→ **MATERIAL TO PROCESS**:
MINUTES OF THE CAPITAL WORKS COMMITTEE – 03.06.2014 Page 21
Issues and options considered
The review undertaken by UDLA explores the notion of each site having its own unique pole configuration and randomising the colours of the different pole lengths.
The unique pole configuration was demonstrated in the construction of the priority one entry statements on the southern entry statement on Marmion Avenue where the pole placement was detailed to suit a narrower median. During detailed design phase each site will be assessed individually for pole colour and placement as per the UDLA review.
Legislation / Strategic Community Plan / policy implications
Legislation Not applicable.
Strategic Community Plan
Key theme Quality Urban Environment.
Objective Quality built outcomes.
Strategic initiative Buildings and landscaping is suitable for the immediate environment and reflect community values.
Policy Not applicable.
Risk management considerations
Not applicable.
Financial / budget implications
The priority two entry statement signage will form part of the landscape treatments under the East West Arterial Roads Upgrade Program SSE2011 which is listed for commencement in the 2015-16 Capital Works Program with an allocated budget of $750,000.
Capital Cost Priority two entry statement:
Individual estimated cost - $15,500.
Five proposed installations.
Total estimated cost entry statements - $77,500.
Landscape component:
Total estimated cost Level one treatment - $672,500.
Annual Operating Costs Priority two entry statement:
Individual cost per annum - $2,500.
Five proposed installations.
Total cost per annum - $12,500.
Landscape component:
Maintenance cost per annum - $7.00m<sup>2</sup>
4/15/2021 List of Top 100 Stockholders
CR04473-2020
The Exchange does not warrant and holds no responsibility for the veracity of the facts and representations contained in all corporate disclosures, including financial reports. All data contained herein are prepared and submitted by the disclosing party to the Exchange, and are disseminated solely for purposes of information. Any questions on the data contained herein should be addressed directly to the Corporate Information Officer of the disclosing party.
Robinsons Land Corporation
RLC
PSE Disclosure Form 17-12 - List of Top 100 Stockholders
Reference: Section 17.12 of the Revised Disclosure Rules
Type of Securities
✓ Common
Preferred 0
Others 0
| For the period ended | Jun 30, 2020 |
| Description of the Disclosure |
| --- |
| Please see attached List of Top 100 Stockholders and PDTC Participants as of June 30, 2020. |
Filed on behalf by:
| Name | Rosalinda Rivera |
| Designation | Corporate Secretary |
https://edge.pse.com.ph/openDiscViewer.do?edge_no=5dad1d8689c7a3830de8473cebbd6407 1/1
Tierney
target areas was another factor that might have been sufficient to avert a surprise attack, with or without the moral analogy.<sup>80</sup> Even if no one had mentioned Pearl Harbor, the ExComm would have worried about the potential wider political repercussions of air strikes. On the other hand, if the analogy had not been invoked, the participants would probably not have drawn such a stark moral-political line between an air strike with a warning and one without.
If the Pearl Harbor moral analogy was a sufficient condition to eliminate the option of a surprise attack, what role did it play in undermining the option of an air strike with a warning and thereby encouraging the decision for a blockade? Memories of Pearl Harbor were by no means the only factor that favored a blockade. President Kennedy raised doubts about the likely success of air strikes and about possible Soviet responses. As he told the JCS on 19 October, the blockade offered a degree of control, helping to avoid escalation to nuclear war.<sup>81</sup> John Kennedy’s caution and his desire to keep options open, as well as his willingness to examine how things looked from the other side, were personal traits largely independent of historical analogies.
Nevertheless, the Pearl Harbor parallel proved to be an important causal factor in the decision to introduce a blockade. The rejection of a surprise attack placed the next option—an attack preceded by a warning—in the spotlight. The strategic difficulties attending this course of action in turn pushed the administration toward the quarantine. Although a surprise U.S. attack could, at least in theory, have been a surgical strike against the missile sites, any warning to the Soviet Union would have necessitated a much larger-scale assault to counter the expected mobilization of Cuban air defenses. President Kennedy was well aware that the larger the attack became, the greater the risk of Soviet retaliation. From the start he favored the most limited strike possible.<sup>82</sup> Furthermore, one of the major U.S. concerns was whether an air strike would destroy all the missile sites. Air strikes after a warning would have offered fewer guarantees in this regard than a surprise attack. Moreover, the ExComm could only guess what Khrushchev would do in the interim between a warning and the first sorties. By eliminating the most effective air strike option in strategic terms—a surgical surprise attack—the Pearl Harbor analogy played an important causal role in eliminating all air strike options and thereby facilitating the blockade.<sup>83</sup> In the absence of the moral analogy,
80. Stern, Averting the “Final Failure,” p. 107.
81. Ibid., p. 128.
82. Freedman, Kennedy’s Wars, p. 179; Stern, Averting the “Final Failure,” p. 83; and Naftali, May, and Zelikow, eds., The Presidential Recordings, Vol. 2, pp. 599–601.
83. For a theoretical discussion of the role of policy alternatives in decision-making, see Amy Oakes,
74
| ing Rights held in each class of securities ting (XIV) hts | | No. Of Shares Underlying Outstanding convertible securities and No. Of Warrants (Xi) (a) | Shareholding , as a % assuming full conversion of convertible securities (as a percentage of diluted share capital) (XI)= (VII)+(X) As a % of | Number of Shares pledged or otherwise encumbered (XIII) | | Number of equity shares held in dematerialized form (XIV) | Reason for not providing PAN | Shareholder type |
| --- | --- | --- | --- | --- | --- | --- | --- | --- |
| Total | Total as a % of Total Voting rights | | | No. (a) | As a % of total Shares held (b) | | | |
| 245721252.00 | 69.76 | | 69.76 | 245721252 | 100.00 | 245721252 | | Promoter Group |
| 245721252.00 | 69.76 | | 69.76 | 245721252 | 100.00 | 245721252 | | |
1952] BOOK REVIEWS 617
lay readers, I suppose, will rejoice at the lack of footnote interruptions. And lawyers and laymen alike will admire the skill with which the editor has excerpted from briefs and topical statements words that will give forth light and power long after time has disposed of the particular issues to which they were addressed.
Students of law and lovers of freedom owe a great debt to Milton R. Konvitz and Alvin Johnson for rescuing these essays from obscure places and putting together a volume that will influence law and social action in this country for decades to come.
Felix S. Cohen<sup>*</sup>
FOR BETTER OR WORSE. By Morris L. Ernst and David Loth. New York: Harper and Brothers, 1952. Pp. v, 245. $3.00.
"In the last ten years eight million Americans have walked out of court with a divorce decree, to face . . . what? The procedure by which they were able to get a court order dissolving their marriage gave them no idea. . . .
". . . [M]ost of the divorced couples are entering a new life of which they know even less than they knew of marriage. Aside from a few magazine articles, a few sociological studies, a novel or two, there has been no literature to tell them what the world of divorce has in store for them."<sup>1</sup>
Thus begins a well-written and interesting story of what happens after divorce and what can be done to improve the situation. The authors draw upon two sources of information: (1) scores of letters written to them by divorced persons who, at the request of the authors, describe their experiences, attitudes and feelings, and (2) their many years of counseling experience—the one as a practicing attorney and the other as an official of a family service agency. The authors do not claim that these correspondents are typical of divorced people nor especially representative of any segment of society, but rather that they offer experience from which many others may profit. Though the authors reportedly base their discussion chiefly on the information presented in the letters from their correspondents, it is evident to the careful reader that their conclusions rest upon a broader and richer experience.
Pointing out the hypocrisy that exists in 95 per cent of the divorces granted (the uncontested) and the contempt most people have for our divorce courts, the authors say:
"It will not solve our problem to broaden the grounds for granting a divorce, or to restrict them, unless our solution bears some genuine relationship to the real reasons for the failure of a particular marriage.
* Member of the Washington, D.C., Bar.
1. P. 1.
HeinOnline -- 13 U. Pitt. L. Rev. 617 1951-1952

→ **TASK REQUIREMENTS**:
Above are some records; copy exactly the lines from the one with "Corporate Secretary |" through the one with "target areas was", both included, and no others.

→ **WRITTEN REPLY**:
| Designation | Corporate Secretary |
https://edge.pse.com.ph/openDiscViewer.do?edge_no=5dad1d8689c7a3830de8473cebbd6407 1/1
Tierney
target areas was another factor that might have been sufficient to avert a surprise attack, with or without the moral analogy.<sup>80</sup> Even if no one had mentioned Pearl Harbor, the ExComm would have worried about the potential wider political repercussions of air strikes. On the other hand, if the analogy had not been invoked, the participants would probably not have drawn such a stark moral-political line between an air strike with a warning and one without.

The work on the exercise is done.